The rasbt/llms-from-scratch repository is the official code repository for the book "Build a Large Language Model (From Scratch)" and provides a comprehensive implementation of a ChatGPT-like language model in PyTorch developed entirely from scratch. The repository is written primarily in Jupyter Notebooks and serves as both an educational resource and a practical guide for understanding how large language models work at a fundamental level.
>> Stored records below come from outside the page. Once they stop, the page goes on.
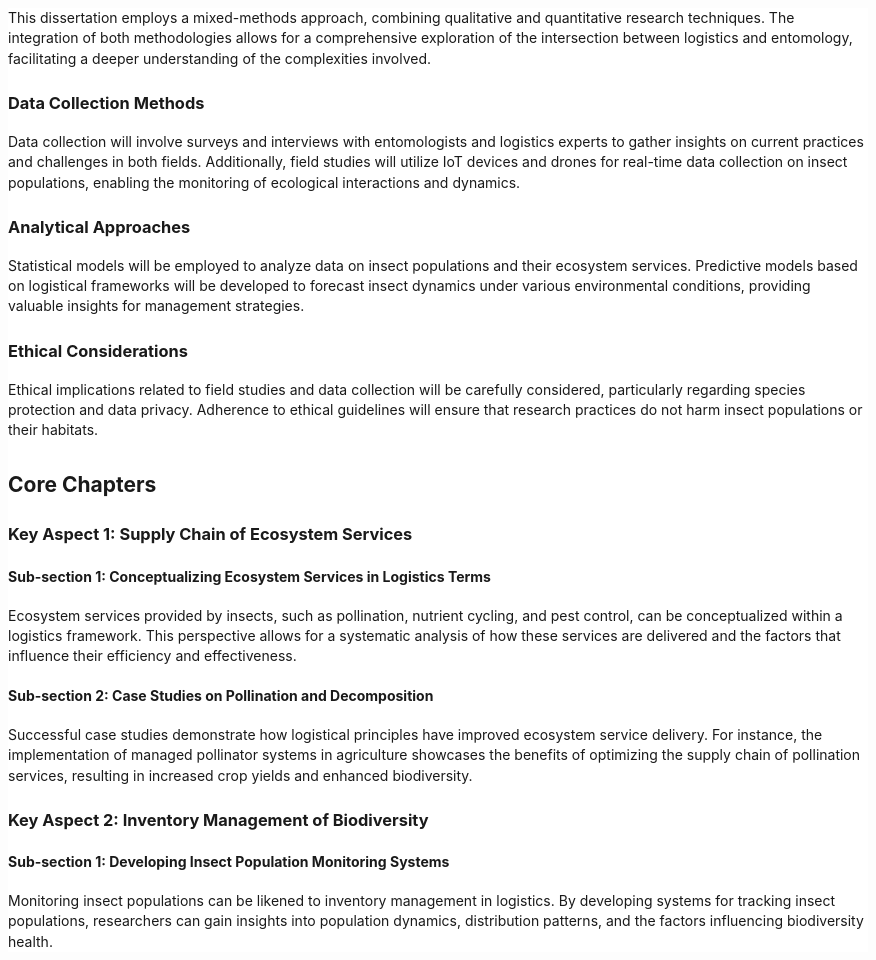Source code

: This dissertation employs a mixed-methods approach, combining qualitative and quantitative research techniques. The integration of both methodologies allows for a comprehensive exploration of the intersection between logistics and entomology, facilitating a deeper understanding of the complexities involved.

### Data Collection Methods

Data collection will involve surveys and interviews with entomologists and logistics experts to gather insights on current practices and challenges in both fields. Additionally, field studies will utilize IoT devices and drones for real-time data collection on insect populations, enabling the monitoring of ecological interactions and dynamics.

### Analytical Approaches

Statistical models will be employed to analyze data on insect populations and their ecosystem services. Predictive models based on logistical frameworks will be developed to forecast insect dynamics under various environmental conditions, providing valuable insights for management strategies.

### Ethical Considerations

Ethical implications related to field studies and data collection will be carefully considered, particularly regarding species protection and data privacy. Adherence to ethical guidelines will ensure that research practices do not harm insect populations or their habitats.

## Core Chapters

### Key Aspect 1: Supply Chain of Ecosystem Services

#### Sub-section 1: Conceptualizing Ecosystem Services in Logistics Terms

Ecosystem services provided by insects, such as pollination, nutrient cycling, and pest control, can be conceptualized within a logistics framework. This perspective allows for a systematic analysis of how these services are delivered and the factors that influence their efficiency and effectiveness.

#### Sub-section 2: Case Studies on Pollination and Decomposition

Successful case studies demonstrate how logistical principles have improved ecosystem service delivery. For instance, the implementation of managed pollinator systems in agriculture showcases the benefits of optimizing the supply chain of pollination services, resulting in increased crop yields and enhanced biodiversity.

### Key Aspect 2: Inventory Management of Biodiversity

#### Sub-section 1: Developing Insect Population Monitoring Systems

Monitoring insect populations can be likened to inventory management in logistics. By developing systems for tracking insect populations, researchers can gain insights into population dynamics, distribution patterns, and the factors influencing biodiversity health.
The repository is structured around seven main chapters plus appendices, each building progressively on previous concepts. Chapter 2 covers working with text data and includes notebooks on data loading. Chapter 3 focuses on coding attention mechanisms, including multihead attention implementations. Chapter 4 guides users through implementing a complete GPT model from scratch with both notebook and Python script formats. Chapter 5 addresses pretraining on unlabeled data with training and generation scripts. Chapter 6 demonstrates finetuning for text classification tasks. Chapter 7 covers instruction-tuning to make models follow specific directives. Appendix A provides an introduction to PyTorch fundamentals, while Appendix E covers parameter-efficient finetuning using LoRA techniques. The repository also includes exercise solutions throughout and references to further reading materials.
The codebase emphasizes accessibility and practical learning. The implementation is designed to run on conventional laptops without requiring specialized hardware, though it automatically utilizes GPUs when available. The repository explicitly avoids external LLM libraries, instead building everything from PyTorch primitives to ensure learners understand each component. The code mirrors the approach used in creating large-scale foundational models like ChatGPT, making it suitable for both educational purposes and understanding production-level techniques.
According to GitGenius activity tracking, the repository maintains active engagement with a median issue and pull request response latency of 0.0 hours and a mean latency of 64.1 hours across 208 tracked items. The primary maintainer rasbt has logged 670 events, with significant contributions from d-kleine (135 events) and labdmitriy (44 events). Bug reports represent the most active issue category with 76 tracked items, followed by questions (44 items) and enhancement requests (9 items). The repository shares overlapping contributors with major projects including pytorch/pytorch, tensorflow/tensorflow, and huggingface/transformers, indicating its integration within the broader deep learning ecosystem.
The repository covers essential LLM concepts including tokenization, attention mechanisms, transformer architectures, pretraining strategies, and finetuning approaches for both classification and instruction-following tasks. It includes supplementary materials such as a 17-hour video course that mirrors the book structure and a companion sequel titled "Build A Reasoning Model (From Scratch)" that extends the concepts to reasoning and reinforcement learning. The repository also provides a free 170-page PDF with approximately 30 quiz questions per chapter to help users test their understanding of the material.